--- WHAT YOU ARE ASKED TO DO ---
Would you copy each line of the data below that has "read"?

---------- DATASET CONTENT

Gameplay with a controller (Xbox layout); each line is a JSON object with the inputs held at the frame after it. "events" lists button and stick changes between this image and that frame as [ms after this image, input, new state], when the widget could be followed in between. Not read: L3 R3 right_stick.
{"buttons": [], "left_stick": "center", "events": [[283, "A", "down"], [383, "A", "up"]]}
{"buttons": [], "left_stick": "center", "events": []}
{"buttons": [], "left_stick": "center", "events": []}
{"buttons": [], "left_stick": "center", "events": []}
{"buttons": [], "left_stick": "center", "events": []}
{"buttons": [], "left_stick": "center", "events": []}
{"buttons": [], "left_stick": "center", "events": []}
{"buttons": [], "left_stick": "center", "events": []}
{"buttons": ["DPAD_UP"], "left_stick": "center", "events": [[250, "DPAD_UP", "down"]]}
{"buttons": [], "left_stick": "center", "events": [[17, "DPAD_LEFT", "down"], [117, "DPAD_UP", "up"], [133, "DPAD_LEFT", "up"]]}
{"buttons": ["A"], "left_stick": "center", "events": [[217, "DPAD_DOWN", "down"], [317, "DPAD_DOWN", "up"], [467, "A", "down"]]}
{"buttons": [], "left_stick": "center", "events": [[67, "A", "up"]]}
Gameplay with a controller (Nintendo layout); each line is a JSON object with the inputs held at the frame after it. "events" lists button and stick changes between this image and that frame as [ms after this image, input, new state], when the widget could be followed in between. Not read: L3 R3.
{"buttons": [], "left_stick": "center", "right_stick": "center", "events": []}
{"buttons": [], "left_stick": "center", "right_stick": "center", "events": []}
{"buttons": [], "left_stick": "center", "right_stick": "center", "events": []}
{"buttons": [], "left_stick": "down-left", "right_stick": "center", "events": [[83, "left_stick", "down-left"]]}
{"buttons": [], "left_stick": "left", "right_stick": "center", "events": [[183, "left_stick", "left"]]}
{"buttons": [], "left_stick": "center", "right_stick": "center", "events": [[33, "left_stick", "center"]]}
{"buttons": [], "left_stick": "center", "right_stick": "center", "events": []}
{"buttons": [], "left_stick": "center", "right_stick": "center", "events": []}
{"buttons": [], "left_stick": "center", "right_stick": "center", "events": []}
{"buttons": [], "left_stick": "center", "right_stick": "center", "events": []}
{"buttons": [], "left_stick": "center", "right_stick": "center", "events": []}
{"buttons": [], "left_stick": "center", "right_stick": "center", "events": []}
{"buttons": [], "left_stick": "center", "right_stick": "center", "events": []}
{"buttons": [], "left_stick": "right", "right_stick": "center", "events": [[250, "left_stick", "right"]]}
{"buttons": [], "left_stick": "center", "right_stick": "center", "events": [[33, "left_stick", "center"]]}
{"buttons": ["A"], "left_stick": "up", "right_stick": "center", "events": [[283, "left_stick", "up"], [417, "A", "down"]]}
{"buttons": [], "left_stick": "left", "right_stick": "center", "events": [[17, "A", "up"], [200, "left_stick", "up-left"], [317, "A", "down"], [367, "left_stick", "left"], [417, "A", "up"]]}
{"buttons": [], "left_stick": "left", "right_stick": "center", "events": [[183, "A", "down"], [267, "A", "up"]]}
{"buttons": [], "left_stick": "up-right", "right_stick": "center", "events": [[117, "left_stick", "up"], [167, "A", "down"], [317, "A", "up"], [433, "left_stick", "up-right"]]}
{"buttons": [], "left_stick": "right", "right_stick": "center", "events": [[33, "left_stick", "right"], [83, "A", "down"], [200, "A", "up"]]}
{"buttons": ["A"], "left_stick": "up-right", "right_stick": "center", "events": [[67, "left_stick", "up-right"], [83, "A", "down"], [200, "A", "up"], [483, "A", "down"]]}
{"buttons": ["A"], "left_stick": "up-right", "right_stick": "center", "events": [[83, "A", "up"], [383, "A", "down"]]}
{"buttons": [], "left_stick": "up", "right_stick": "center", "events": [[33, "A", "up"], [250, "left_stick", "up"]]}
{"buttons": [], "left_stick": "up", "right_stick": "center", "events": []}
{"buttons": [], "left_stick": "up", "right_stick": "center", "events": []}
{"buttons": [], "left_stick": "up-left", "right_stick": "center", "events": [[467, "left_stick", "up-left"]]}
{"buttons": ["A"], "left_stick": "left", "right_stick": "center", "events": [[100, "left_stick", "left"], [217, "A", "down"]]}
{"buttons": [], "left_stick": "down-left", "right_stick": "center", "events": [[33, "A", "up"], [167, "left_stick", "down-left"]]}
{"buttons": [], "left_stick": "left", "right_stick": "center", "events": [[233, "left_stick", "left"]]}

--------------------

--- REPLY ---
Gameplay with a controller (Xbox layout); each line is a JSON object with the inputs held at the frame after it. "events" lists button and stick changes between this image and that frame as [ms after this image, input, new state], when the widget could be followed in between. Not read: L3 R3 right_stick.
Gameplay with a controller (Nintendo layout); each line is a JSON object with the inputs held at the frame after it. "events" lists button and stick changes between this image and that frame as [ms after this image, input, new state], when the widget could be followed in between. Not read: L3 R3.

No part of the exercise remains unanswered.